Les hasards de la distribution amènent régulièrement sur les écrans des films qui croisent un style et une thématique. L’habitation se trouve ainsi au centre de Wahou !, le nouveau film de Bruno Podalydès et Fifi, le premier opus de Jeanne Aslan et Paul Saintillan.
Ça cri, ça court, ça claque, du matin au soir, dans l’appartement HLM où loge Sophie et sa famille largement recomposée. L’adolescente goûte un havre de calme auprès de sa vénérable voisine, à qui elle amène les courses et qui lui cuisine en retour de savoureux gâteaux.
Un concours de circonstances amène Fifi dans la villa d’une camarade de classe qui, avec ses parents, s’appète à quitter Nancy, pour des vacances d’été. Sur un coup de tête elle subtilise un trousseau de clés et, quelques jours plus tard, se pose dans la villa. La villégiature est rapidement perturbée par l’arrivée de Stéphane, le fils aîné, qui prolonge ses études dans la Capitale.
Dans la famille on aime les arts mais on n’a pas beaucoup de talent, soupire l’étudiant qui vide sa chambre afin que sa mère y installe son atelier de peinture. Une douce complicité s’insinue entre le jeune adulte désormais indésirable chez lui et l’adolescente corvéable, en quête d’un abri à soi.
Céleste Brunnequell, toujours en alerte et Quentin Dolmaire, nonchalant endémique, illuminent cette brève rencontre, au cours de laquelle une connivence intime se mêle à des intérêts bien compris. Les nuances qui entourent la relation entre Sophie et Stéphane, restent de mise dans la description de la famille de la jeune fille, un noyau sur le fil du rasoir, où, néanmoins, l’attention et la tendresse résistent à la promiscuité et la précarité.

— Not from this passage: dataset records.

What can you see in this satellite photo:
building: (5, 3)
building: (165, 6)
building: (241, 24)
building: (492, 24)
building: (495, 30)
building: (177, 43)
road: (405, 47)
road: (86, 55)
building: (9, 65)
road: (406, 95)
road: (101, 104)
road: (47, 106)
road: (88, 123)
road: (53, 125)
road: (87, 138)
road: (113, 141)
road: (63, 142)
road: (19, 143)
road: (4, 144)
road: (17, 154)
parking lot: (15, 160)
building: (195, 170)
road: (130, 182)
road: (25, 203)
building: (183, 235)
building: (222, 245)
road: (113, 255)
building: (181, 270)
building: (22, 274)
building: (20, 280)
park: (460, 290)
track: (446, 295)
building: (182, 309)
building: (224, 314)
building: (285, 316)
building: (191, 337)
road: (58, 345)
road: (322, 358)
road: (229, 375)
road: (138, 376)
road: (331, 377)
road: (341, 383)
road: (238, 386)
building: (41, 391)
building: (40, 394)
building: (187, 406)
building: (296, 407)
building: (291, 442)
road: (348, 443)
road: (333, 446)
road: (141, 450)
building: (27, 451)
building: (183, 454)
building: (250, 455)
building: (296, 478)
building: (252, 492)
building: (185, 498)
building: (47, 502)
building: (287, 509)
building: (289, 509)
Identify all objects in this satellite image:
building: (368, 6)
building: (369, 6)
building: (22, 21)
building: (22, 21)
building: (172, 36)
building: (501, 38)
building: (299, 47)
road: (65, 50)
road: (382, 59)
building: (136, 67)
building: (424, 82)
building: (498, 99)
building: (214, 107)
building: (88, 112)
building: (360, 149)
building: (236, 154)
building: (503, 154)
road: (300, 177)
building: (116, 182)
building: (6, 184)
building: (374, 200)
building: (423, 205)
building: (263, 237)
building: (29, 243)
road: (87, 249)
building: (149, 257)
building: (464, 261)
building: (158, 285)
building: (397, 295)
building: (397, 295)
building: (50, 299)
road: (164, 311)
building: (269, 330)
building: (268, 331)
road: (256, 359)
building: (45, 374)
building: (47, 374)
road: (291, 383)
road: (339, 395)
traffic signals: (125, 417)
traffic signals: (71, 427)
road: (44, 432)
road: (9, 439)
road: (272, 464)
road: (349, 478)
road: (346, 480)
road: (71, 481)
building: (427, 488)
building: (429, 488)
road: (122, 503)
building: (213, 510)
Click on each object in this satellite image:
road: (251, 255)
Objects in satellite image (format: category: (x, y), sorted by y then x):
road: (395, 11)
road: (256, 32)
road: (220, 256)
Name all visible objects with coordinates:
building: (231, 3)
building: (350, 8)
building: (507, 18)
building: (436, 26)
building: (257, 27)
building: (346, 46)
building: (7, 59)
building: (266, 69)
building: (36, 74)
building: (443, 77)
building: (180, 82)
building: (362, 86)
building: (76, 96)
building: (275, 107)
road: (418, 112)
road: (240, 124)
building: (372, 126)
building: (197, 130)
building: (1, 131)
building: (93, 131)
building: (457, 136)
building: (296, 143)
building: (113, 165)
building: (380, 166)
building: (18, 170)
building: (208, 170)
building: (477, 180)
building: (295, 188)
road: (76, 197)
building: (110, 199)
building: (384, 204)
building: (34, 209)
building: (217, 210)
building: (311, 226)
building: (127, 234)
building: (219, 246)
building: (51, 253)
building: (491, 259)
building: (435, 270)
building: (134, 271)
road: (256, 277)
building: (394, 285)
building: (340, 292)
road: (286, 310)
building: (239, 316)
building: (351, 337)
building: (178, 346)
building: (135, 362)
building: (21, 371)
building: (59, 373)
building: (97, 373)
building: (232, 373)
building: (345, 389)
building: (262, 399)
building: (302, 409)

Conte moral, simple, sensible et très bien écrit, Fifi prouve que la délicatesse n’a rien d’incompatible avec l’approche des disparités sociales.
Une maison de maître gorgée de meubles, de failles et de bibelots mais sur un terrain piscinable ; un appartement flambant neuf avec plancher flottant et proche de toutes commodités, constituent les lieux uniques de Wahou !. L’exclamation désigne una agence immobilière dans laquelle officie Catherine et Oraccio (Karin Viard et Bruno Podalydès). La première est expérimentée mais déprimée, le second est maladroit et, toutefois, plein de bonne volonté.
L’un et l’autre sont les intermédiaires entre des vendeurs sur le point de se séparer d’un morceau de vie et des acheteurs. Certains ont des moyens et des exigences, d’autres nourrissent des rêves en dépit des contingences.
Bruno Podalydès reste fidèle à la comédie mais la fantaisie loufoque qui illumine Adieu Berthe (2012) ou Les Deux Alfred (2018), s’estompe au profit du sourire entre chien et loup, qui enveloppe cet état des lieux des projets de vie.
Wahou ! enchaîne les visites et les sketches, servis par une pléiade d’acteurs, complices depuis toujours (Isabelle Candelier, Patrick Ligardes, Denis Podalydès..) ou nouveaux bienvenus (Eddy Mitchell, Roschdy Zem). A la tendresse mélancolique des seniors, s’opposent l’insolence des premiers de cordée ou le désarroi des actifs, écartelés entre leurs désirs, leurs devoirs et leurs comptes en banque.
La peinture sociétale s'agrémente d'un portrait de générations. L’on remarquera, à se sujet, qu’à travers le jeune couple, aussi engoncé que leur vélo pliable et les deux frères motorisés, clones lointains des Dupond-Dupont (Podalydès est un inconditionnel des Aventures de Tintin), reconvertis dans la spéculation immobilière, la jeunesse, pragmatique jusqu’à la garde, présage d’un avenir dès moins radieux.
Sans doute le réalisateur se projette plus volontiers chez Jim (Victor Lefèvre), le stagiaire qui apprend vite, folâtre dans les dressings et se baguenaude sur sa planche à roulette. L'espoir a la vie dure, Au bar du Lutécia reste l’une des belles chansons tardives de Monsieur Eddy et Bruno Podalydès demeure un grand auteur de comédies.
Photographie: Anne-François Brillot.